**Directions for this task**
In the Windows terminal thread below, update everything from "I also have" down to "including htop. (Puttytray)" by replacing "transparency" with "opacity", and give that passage again.

**Document text**
*** Block opens ***

Ask HN: Why doesn't Windows have a proper terminal emulator? - anon1253
Putty, cmdr, etc, all lack behind. Even standard stuff like running `top` (let alone `htop`) gives weird results or flat out crashes the app. I&#x27;ve tried them all and most simply crash or exhibit weird reflow errors when running Vim with a theme over SSH. What am I missing here?
======
orionblastar
I used to use Procomm for Windows 95 in the late 1990s. It was one of the best
until it got bought out. Had macro language and other neat stuff.

www.symantec.com/connect/forums/procomm-plus

I use Putty but there is another one:

[https://terminotix.com/index.asp?lang=en](https://terminotix.com/index.asp?lang=en)

It used to be free.

Some of the old BBS DOS terminals like Qmodem, Procomm Plus, Felix, Bitcom ECT
died when the Internet took over with the WWW.

------
moondev
Enable WSL and install whatever terminal you want inside the distro. I like
tilix. Then run an xserver and start the terminal emulator. Works great.

I also have had good luck with hyper.js if you want something that actually
runs on windows

------
peapicker
I'm running a putty with window transparency, xterm-256color support, in
utf-8. Everything is working fine including htop. (Puttytray)

------
ggm
The underlying question is strong: why did Redmond not write a native viable
supported ANSI colour terminal?

*** Block closes ***

**Collected material**
*** Block opens ***

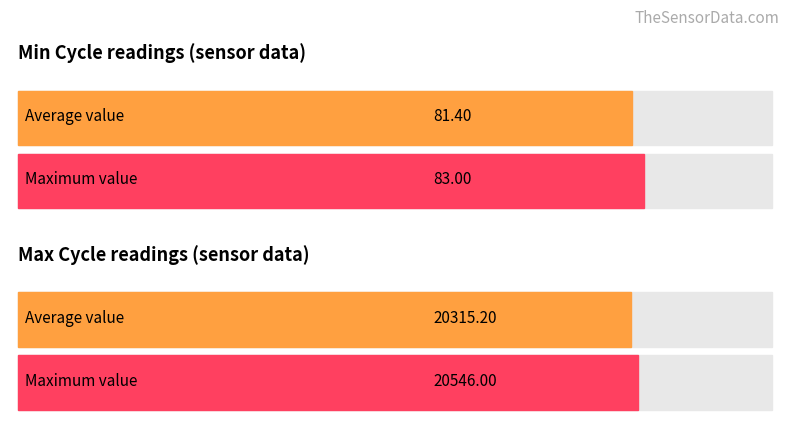

True or false: Min_cycle has a value of 55 at 00:12.

False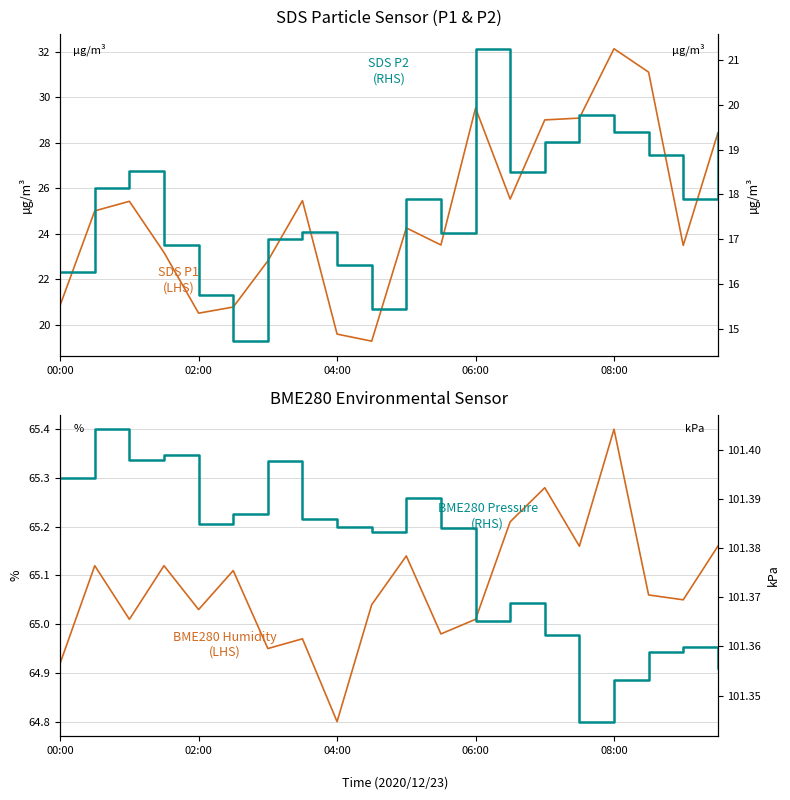

What is the minimum value shown in the chart?

14.7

*** Block closes ***

**Solution below**
I also have had good luck with hyper.js if you want something that actually
runs on windows

------
peapicker
I'm running a putty with window opacity, xterm-256color support, in
utf-8. Everything is working fine including htop. (Puttytray)